Uns 30%, mais ou menos (Risos). Teve que aumentar. A lei só aceitava ser município com 6 mil habitantes. Somente agora passamos disso. O grande negócio era o deputado segurar na oratória o candidato dele. Nosso deputado estadual Cicinato Furtado Leite era muito temido na época, então foi uma negociada: “assine aqui, que eu assino ali”. Essa foi a sorte de Altaneira.

BA - E como se portaram os políticos de Altaneira nesta época?
Tivemos uma política ruim como distrito. Se você olhar a história de Altaneira, nós fomos de Santana do Cariri, de Assaré, de Farias Brito, voltamos para Assaré e depois para Farias Brito. Ninguém nos quis. Ficamos de mão em mão, até que essa lei nos salvou. Sendo cidade ou distrito, a política é algo que existe em toda sociedade. Já existiam candidatos aqui. O primeiro a conseguir se eleger como vereador foi Chico Fenelon. Lançaram Joaquim Bitu pelo PSD e Chico pela UDN, sendo este o candidato do Manoel de Almeida, e o eleito. O período de Manoel de Almeida foi muito bom para nós, porque tínhamos tudo. Ele tinha (parceria com) o Governo do Estado, a Câmara de deputados, a Câmara Municipal.
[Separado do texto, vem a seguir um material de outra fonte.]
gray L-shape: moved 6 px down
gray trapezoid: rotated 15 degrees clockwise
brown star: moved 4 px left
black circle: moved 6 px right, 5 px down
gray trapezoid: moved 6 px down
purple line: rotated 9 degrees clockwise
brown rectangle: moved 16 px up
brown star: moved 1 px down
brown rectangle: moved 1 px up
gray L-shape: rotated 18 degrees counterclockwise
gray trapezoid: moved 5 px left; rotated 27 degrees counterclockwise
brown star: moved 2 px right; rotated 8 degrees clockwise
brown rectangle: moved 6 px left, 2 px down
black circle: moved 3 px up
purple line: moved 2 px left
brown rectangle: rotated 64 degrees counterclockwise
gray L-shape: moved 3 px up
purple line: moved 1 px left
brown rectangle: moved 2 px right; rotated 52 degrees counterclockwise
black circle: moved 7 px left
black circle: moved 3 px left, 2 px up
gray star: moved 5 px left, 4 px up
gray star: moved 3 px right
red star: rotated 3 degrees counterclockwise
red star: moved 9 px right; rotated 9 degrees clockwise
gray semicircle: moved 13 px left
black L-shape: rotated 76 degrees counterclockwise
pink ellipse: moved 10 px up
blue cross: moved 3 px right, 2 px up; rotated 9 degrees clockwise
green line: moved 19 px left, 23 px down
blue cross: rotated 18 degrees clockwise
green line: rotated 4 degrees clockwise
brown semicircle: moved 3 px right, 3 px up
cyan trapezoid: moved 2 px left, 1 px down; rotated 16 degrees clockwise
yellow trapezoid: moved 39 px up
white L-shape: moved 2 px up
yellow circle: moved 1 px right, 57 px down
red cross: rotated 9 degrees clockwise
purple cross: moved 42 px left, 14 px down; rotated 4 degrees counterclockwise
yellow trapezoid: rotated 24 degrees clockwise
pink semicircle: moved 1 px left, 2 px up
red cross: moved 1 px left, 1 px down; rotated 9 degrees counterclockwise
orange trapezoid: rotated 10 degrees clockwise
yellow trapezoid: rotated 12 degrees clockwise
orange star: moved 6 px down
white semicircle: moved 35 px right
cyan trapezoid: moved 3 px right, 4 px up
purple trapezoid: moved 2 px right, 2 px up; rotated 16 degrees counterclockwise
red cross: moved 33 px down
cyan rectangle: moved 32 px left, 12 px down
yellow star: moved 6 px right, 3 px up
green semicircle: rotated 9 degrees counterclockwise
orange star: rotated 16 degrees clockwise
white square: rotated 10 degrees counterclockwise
BA - O que queriam estes políticos? Houve quem fosse contra a criação do município?
Muitos queriam a emancipação e outros não queriam. Foi uma briga política. Você sabe como é. Um lado e o outro pula fora. Alguém não quer porque não é do seu interesse, do seu entendimento. Nesta época, em agosto 1958, eu viajei para Goiás. Todo o trabalho que fiz com os dados, o pleito sobre Altaneira foi contemplado em dezembro, justamente no 18 de dezembro de 1958.

BA - Foram poucos dias para um longo trabalho. E ali já se resolveu a questão do município?
Ainda não. Só a lei não faculta o município. O que assegura o poder ao município é a administração, a instalação com independência. E só se é independente com Câmara e Prefeitura, os dois poderes.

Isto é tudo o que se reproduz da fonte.